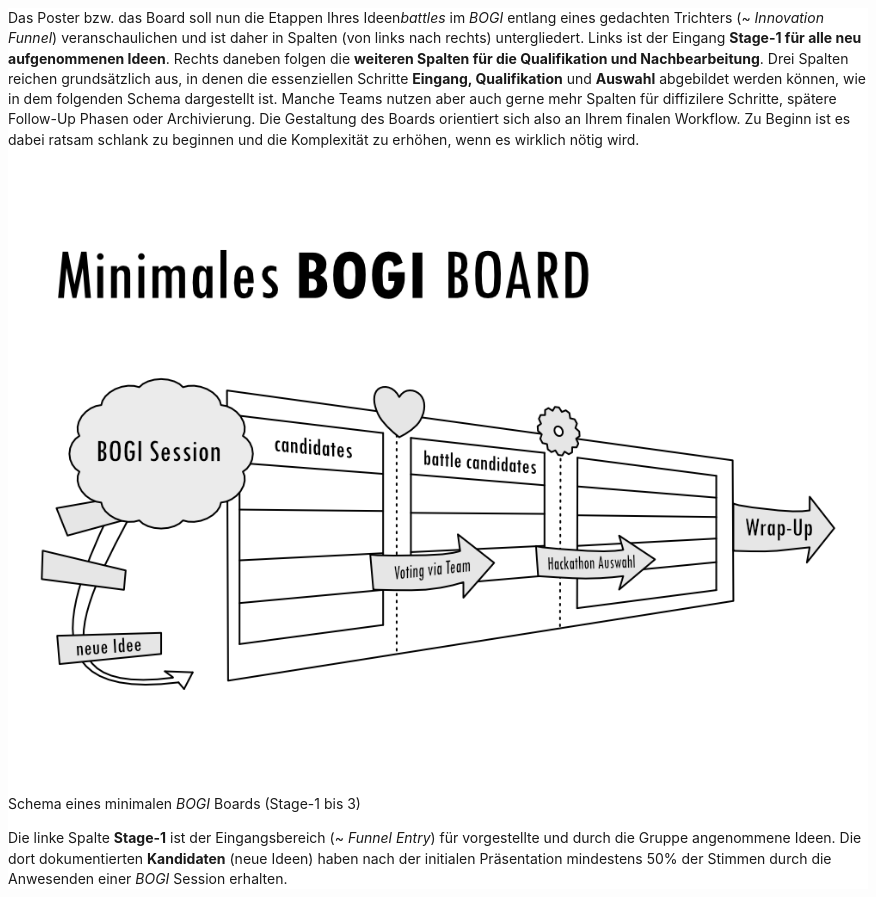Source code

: Das Poster bzw. das Board soll nun die Etappen Ihres Ideen*battles* im
*BOGI* entlang eines gedachten Trichters (~ *Innovation Funnel*)
veranschaulichen und ist daher in Spalten (von links nach rechts)
untergliedert. Links ist der Eingang **Stage-1 für alle neu
aufgenommenen Ideen**. Rechts daneben folgen die **weiteren Spalten für
die Qualifikation und Nachbearbeitung**. Drei Spalten reichen
grundsätzlich aus, in denen die essenziellen Schritte **Eingang,
Qualifikation** und **Auswahl** abgebildet werden können, wie in dem
folgenden Schema dargestellt ist. Manche Teams nutzen aber auch gerne
mehr Spalten für diffizilere Schritte, spätere Follow-Up Phasen oder
Archivierung. Die Gestaltung des Boards orientiert sich also an Ihrem
finalen Workflow. Zu Beginn ist es dabei ratsam schlank zu beginnen und
die Komplexität zu erhöhen, wenn es wirklich nötig wird.

<img src="./media_v1/media/BOGI_BOARD_minimal_flow_GER.png" />

Schema eines minimalen *BOGI* Boards (Stage-1 bis 3)


Die linke Spalte **Stage-1** ist der Eingangsbereich (~ *Funnel Entry*)
für vorgestellte und durch die Gruppe angenommene Ideen. Die dort
dokumentierten **Kandidaten** (neue Ideen) haben nach der initialen
Präsentation mindestens 50% der Stimmen durch die Anwesenden einer
*BOGI* Session erhalten.
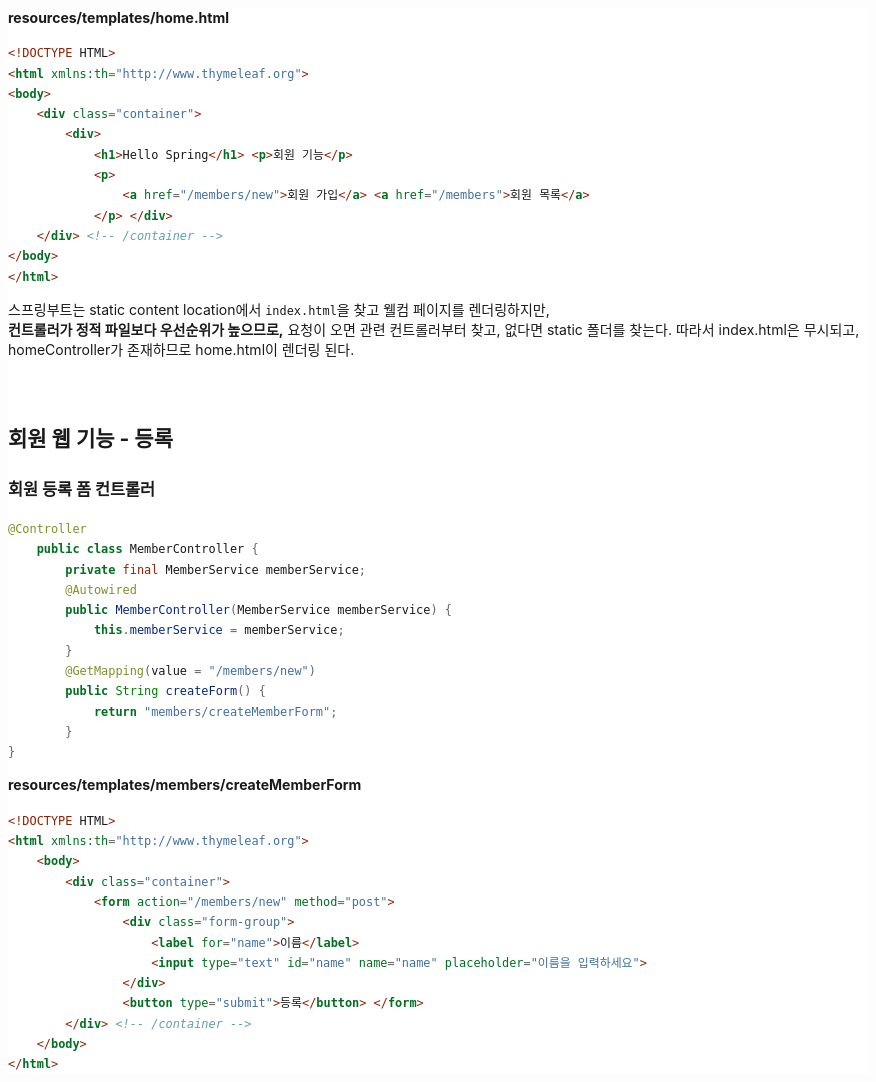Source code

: **resources/templates/home.html**

```html
<!DOCTYPE HTML>
<html xmlns:th="http://www.thymeleaf.org">
<body>
    <div class="container">
        <div>
            <h1>Hello Spring</h1> <p>회원 기능</p>
            <p>
                <a href="/members/new">회원 가입</a> <a href="/members">회원 목록</a>
            </p> </div>
    </div> <!-- /container -->
</body>
</html>
```

스프링부트는 static content location에서 `index.html`을 찾고 웰컴 페이지를 렌더링하지만,  
**컨트롤러가 정적 파일보다 우선순위가 높으므로,** 요청이 오면 관련 컨트롤러부터 찾고, 없다면 static 폴더를 찾는다. 따라서 index.html은 무시되고, homeController가 존재하므로 home.html이 렌더링 된다.

&nbsp;

## 회원 웹 기능 - 등록

### **회원 등록 폼 컨트롤러**

```java
@Controller
    public class MemberController {
        private final MemberService memberService;
        @Autowired
        public MemberController(MemberService memberService) {
            this.memberService = memberService;
        }
        @GetMapping(value = "/members/new")
        public String createForm() {
            return "members/createMemberForm";
        }
}
```

**resources/templates/members/createMemberForm**

```html
<!DOCTYPE HTML>
<html xmlns:th="http://www.thymeleaf.org">
    <body>
        <div class="container">
            <form action="/members/new" method="post">
                <div class="form-group">
                    <label for="name">이름</label>
                    <input type="text" id="name" name="name" placeholder="이름을 입력하세요">
                </div>
                <button type="submit">등록</button> </form>
        </div> <!-- /container -->
    </body>
</html>
```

○ ○ ○ ○ ○ ○ ○

• Exercise description:
All lines of the data that hold "MemberController" need to be copied.

• Answer:
    public class MemberController {
        public MemberController(MemberService memberService) {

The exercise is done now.